Provided passage:
::::::

A Batarang is a roughly bat-shaped throwing weapon used by the DC Comics superhero Batman. The name is a portmanteau of bat and boomerang, and was originally spelled baterang. Although they are named after boomerangs, batarangs have become more like shuriken in recent interpretations. Batman has unerring accuracy with a batarang -- he never misses. They have since become a staple of Batman's arsenal, appearing in every major Batman television and movie adaptation to date. Recent interpretations of the Dark Knight finds additional motivation to use the batarang as a ranged attack alternative to firearms, which he rejects outright due to the circumstances of his parents' murder.
Batgirl also uses batarangs. Nightwing, a former Robin, is known to use his own modified batarangs1
called Wing-Dings, which are styled after a bird. Tim Drake, the third Robin, also possesses his own 'R'-shaped shuriken. In an issue of Teen Titans (Vol. 3), Drake claims that he hid the costs for shipping a Batmobile from Gotham City to San Francisco in "the batarang budget", which he tells the others is "bigger than you might think". The current version of Batwoman, who was introduced in the 52 continuity, uses a miniature batarang. Catman also uses weapons inspired by Batman's and calls them "catarangs". Like Robin, Anarky, an occasional antagonist of Batman, also makes use of shuriken formed after his own gimmick, the "circle-a".

::::::

Page images and extracted text:
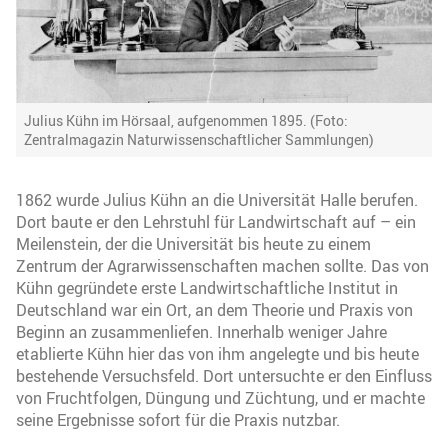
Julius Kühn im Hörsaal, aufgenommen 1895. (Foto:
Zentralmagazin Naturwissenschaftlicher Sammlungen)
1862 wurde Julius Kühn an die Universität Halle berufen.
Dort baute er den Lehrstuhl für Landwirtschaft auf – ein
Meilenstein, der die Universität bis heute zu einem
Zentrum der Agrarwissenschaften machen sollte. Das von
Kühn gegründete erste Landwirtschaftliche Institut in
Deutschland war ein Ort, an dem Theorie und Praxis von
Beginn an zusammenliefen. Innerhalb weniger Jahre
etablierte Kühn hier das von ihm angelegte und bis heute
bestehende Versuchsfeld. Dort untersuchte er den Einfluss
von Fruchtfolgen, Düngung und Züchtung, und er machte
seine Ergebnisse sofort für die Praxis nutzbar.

::::::

Things to do:
- 1) In two sentences, sum up the text on the batarang.
- 2) In the text on the batarang, what does Catman call his weapons?
- 3) Carry on the text on the batarang from where it stops.

Responses for each task:
- 1) The batarang is a roughly bat-shaped throwing weapon used by Batman, named by combining "bat" and "boomerang," and it has become a staple of his arsenal in every major television and movie adaptation. Other characters also use batarangs or their own versions, such as Nightwing's bird-styled Wing-Dings, Tim Drake's 'R'-shaped shuriken, and Catman's "catarangs."

- 2) He calls them "catarangs."

- 3)
A Throwing Bird2
is a roughly bird-shaped throwing weapon used by the DC Comics superhero Robin as a non-lethal ranged attack alternative to firearms. They are similar to batarangs3
. They first gained prominence in the 1997 live-action film Batman & Robin. The Throwing Birds in that particular film have silver edges with a red design. As with Batman, Robin can launch his weapon with a launcher located on his lower arm.
Batarangs first appeared in Detective Comics #31 (Sept. 1939). The earliest depictions were of scalloped, metal boomerangs which were used to attack opponents before quickly flying back to the thrower. However, variations of batarangs include those which are able to be folded to fit into Batman's utility belt, those which can be explosively charged and those which are electrified. A grappling hook made out of a batarang and a rope was common until Batman used a grapple gun in the 1989 Batman film; that tool became the standard in the subsequent animated series and comics.